2025-04-08, 10:00–10:30, HugoTECH
Machine learning is promoted as a game-changer for soil health assessment, offering new ways to model complex relationships and generate high-resolution soil property maps. However, while ML has shown promise, its application in soil science is often met with overstated expectations and underappreciated limitations. This keynote critically examines the role of ML in space-time soil mapping for soil health, highlighting both its strengths and pitfalls.
ML has certainly advanced soil mapping in an unprecedented way to achieve continental and even global maps at high resolution for numerous soil properties. Entangled soil processes and the variability of locations, all nearly having an individual set of soil-forming factors, result in complex space-time soil patterns. In the commonly used mapping approach, ML has to learn all this complexity fully data-driven from the surveyed soil samples and the environmental predictors such as remote sensing data or elevation models. For cases where no environmental predictor dataset can differentiate the observed soil property patterns, ML predictions will play save and predict the average observed value for similar locations. From a soil process knowledge perspective, the mean might often not be the best prediction. For example, a forest topsoil may be buffered by carbonates and have a pH around 8 or its pH might already have dropped to reach the aluminum buffer range of around 4. A mean pH of 5-6 likely to be predicted by ML is not often observed within unfertilized forests and, hence, is rather unlikely.

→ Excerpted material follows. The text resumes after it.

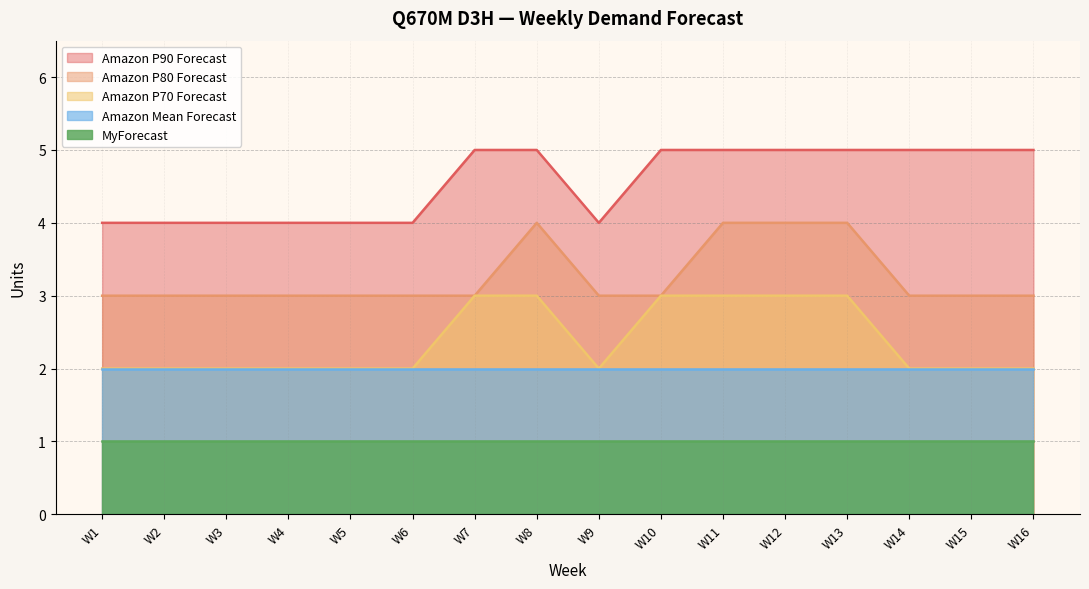

Between W7 and W12, which series saw the biggest shift?

Amazon P80 Forecast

Similar limitations also appear while quantifying prediction uncertainty at each location. ML-based prediction intervals often contain value ranges that, from a soil process viewpoint, we already know are very unlikely. While certainly more field surveying is due to support unbiased mapping, it does not resolve the challenge. The marginal benefit of more data points for fully-data driven ML often decreases rapidly, more so in the presence of measurement errors. Soil sampling will always only provide a tiny fraction of the total 3D soil continuum we are interested in. Data-hungry ML techniques such as deep learning are therefore unlikely to excel in space-time soilmapping of soil health indicators.